According to Cauchy Schwarz inequality, an inner product on a vector space \(V\) is a function that, to each pair of vectors \({\bf{u}}\) and \({\rm{v}}\) in \(V\), associates a real number \(\left\langle {{\bf{u}},{\rm{v}}} \right\rangle \)and satisfies the axiom, \(\left| {\left\langle {{\bf{u}},{\rm{v}}} \right\rangle } \right| \le \left\| {\rm{u}} \right\|\left\| {\rm{v}} \right\|\) for all \({\bf{u}}\) and \({\rm{v}}\)in \(V\).

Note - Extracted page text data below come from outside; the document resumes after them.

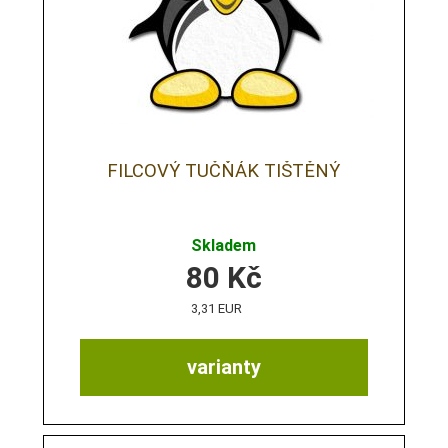
FILCOVÝ TUČŇÁK TIŠTĚNÝ
Skladem
80
Kč
3,31 EUR
varianty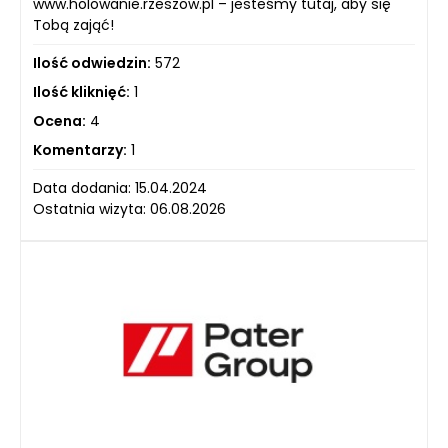
www.holowanie.rzeszow.pl – jesteśmy tutaj, aby się
Tobą zająć!
Ilość odwiedzin:
572
Ilość kliknięć:
1
Ocena:
4
Komentarzy:
1
Data dodania: 15.04.2024
Ostatnia wizyta: 06.08.2026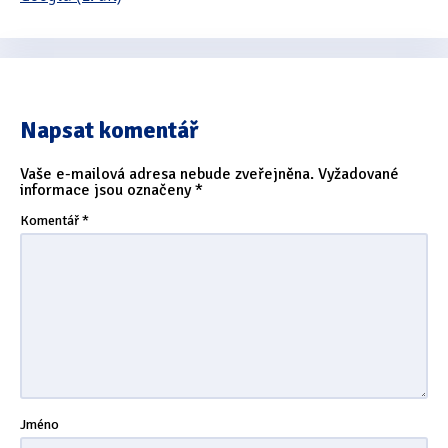
Napsat komentář
Vaše e-mailová adresa nebude zveřejněna.
Vyžadované
informace jsou označeny
*
Komentář
*
Jméno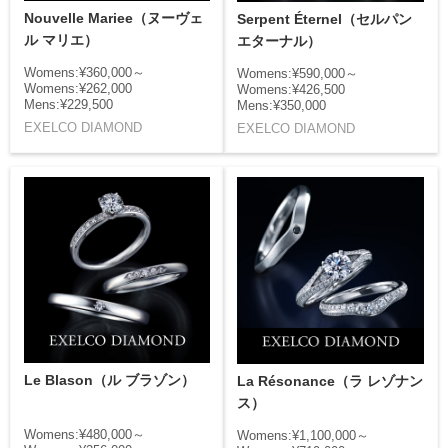
Nouvelle Mariee（ヌーヴェ
Serpent Éternel（セルパン
ル マリエ）
エターナル）
Womens:¥360,000～
Womens:¥590,000～
Womens:¥262,000
Womens:¥426,500
Mens:¥229,500
Mens:¥350,000
EXELCO DIAMOND
EXELCO DIAMOND
Le Blason（ル ブラゾン）
La Résonance（ラ レゾナン
ス）
Womens:¥480,000～
Womens:¥1,100,000～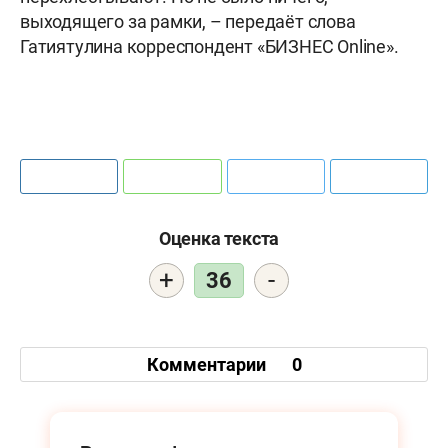
выходящего за рамки, – передаёт слова
Гатиятулина корреспондент «БИЗНЕС Online».
Оценка текста
+
-
36
Комментарии
0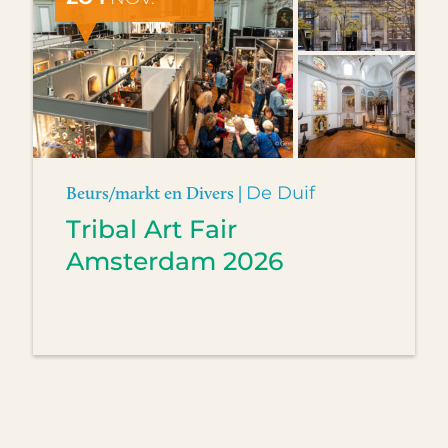
Beurs/markt en Divers |
De Duif
Tribal Art Fair
Amsterdam 2026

Divide both sides of Cauchy Schwarz inequality by 2 and thence squaring both sides yieldthe following result:

\(\begin{array}{c}{\left\langle {{\rm{u,v}}} \right\rangle ^2} \le {\left\| {\rm{u}} \right\|^2}{\left\| {\rm{v}} \right\|^2}\\\frac{{{{\left\langle {{\rm{u,v}}} \right\rangle }^2}}}{4} \le \frac{{{{\left\| {\rm{u}} \right\|}^2}{{\left\| {\rm{v}} \right\|}^2}}}{4}\\{\left( {\frac{{\left\langle {{\rm{u,v}}} \right\rangle }}{2}} \right)^2} \le \frac{{{{\left\| {\rm{u}} \right\|}^2}{{\left\| {\rm{v}} \right\|}^2}}}{4}\end{array}\)

Use Cauchy Schwarz inequality

Plug the above obtained values into theinequality \({\left( {\frac{{\left\langle {{\rm{u,v}}} \right\rangle }}{2}} \right)^2} \le \frac{{{{\left\| {\rm{u}} \right\|}^2}{{\left\| {\rm{v}} \right\|}^2}}}{4}\), as follows:

\(\begin{array}{c}{\left( {\frac{{\left\langle {{\rm{u,v}}} \right\rangle }}{2}} \right)^2} \le \frac{{{{\left\| {\rm{u}} \right\|}^2}{{\left\| {\rm{v}} \right\|}^2}}}{4}\\{\left( {\frac{{a + b}}{2}} \right)^2} \le \frac{{\left( {{a^2} + {b^2}} \right)\left( 2 \right)}}{4}\\{\left( {\frac{{a + b}}{2}} \right)^2} \le \frac{{{a^2} + {b^2}}}{2}\end{array}\)

Thus, the inequality\({\left( {\frac{{a + b}}{2}} \right)^2} \le \frac{{{a^2} + {b^2}}}{2}\)is proved to be true.